On Scottish clan re-invention in the 18th and 19th centuries
and see the entry on tartan under 'Culture and Sport'
and see the entry on tartan under 'Culture and Sport'
PART ONE
Some extracts from a fascinating site...
1. Throughout the second half of the 18th Century only the army, a few societies and some proud Highlanders kept the Highland tradition and culture alive. Chief among these was the Highland Society of London, founded in 1777. The Disarming Act which had banned the wearing of any of the traditional Highland garb was repealed in 1782 largely through the efforts of this society.[14]Throughout that time a slow current of revival had begun, and in the1820’s the Highland culture exploded back onto the scene and gained unprecedented popularity.
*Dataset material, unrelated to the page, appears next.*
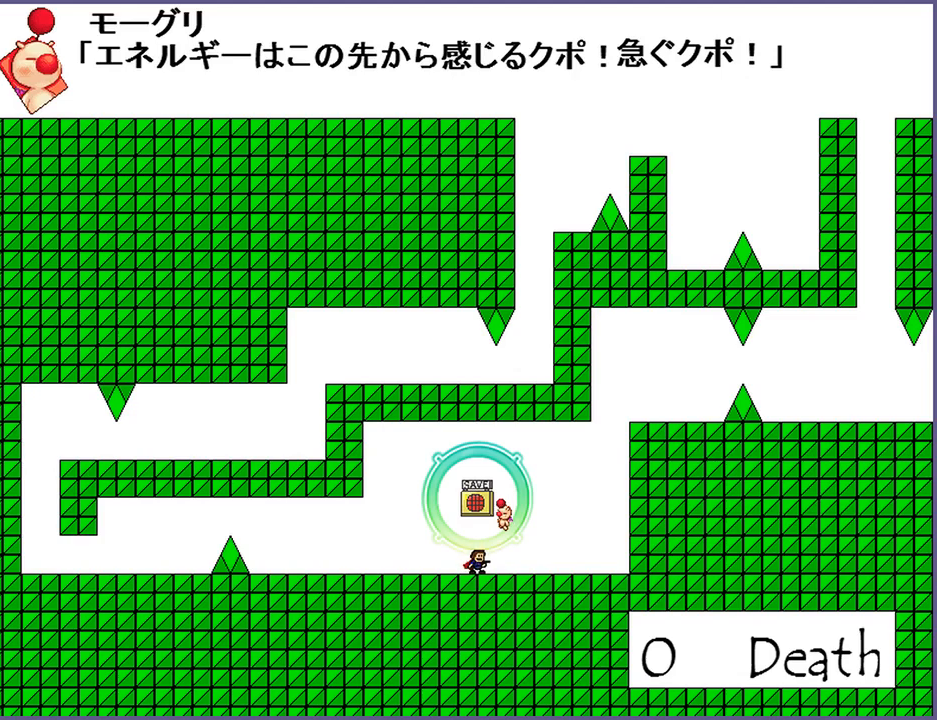
{"keys": [], "events": []}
The curious thing was that the tradition that found prominence would have been almost unrecognisable to the Highlanders of 150 years before.
2.The Highland Society of London, in conjunction with the cloth manufactures of Edinburgh and surrounds cashed in on the festivities by creating a range of separate clan tartans to be worn by the various clans present. This aided the restoration of the clan system that was abolished after the final Jacobite uprising, although the new form it appeared in was somewhat different to the historical reality.[20] The work of creating clan tartans was carried on by the brothers Allen, who in the 1840’s published two books called Vestiarium Scoticum and The Costume of the Clans. These works claimed to trace and identify the different tartans of the various Scottish clans and their long history. The manufacture of clan tartan clothes and goods took off and has remained strong ever since. In fact individual tartans were only a creation of the 18th Century at the earliest. They had most likely begun in the various highland regiments in the army to distinguish them from each other and were then first introduced into the civil world as recently as the instances described above. While tartan in the Highlands does indeed stretch back to at least the 16th Century, its patterns were usually only whatever was available or which were the latest styles of the day.[21]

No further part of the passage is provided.